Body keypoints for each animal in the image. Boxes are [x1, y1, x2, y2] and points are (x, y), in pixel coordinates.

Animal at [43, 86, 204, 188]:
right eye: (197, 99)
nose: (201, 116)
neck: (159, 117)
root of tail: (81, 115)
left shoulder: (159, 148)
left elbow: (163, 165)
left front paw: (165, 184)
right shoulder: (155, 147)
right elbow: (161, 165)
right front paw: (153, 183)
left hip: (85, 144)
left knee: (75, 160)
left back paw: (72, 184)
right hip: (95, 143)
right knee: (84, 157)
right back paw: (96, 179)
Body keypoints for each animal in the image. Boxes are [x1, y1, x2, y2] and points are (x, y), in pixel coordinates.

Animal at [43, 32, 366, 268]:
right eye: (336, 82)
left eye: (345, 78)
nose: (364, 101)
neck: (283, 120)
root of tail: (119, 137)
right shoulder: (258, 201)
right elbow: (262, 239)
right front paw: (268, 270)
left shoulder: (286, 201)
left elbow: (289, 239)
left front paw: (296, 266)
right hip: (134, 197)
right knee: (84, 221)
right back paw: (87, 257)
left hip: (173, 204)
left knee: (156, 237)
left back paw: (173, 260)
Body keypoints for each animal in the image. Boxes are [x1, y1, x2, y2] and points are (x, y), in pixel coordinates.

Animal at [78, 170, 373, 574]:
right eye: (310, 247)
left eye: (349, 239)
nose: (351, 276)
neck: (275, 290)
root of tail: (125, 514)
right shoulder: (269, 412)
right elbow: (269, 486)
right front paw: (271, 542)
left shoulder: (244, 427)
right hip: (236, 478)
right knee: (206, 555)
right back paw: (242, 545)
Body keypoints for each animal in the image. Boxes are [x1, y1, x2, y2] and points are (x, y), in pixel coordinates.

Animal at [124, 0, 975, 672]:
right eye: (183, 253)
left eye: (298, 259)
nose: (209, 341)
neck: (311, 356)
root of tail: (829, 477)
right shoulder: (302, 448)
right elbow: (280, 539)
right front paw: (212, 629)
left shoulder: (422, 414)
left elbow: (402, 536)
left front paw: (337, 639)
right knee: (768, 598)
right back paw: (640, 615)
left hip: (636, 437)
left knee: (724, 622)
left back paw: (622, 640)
---------------
In the data above, start at the line that has "right knee: (84, 221)", stop after the line that has "neck: (275, 290)", and print every line in between exactly as it stands.

* _Task result_
right knee: (84, 221)
right back paw: (87, 257)
left hip: (173, 204)
left knee: (156, 237)
left back paw: (173, 260)
Body keypoints for each animal in the image. Boxes are [x1, y1, x2, y2] and points are (x, y), in pixel coordinates.

Animal at [78, 170, 373, 574]:
right eye: (310, 247)
left eye: (349, 239)
nose: (351, 276)
neck: (275, 290)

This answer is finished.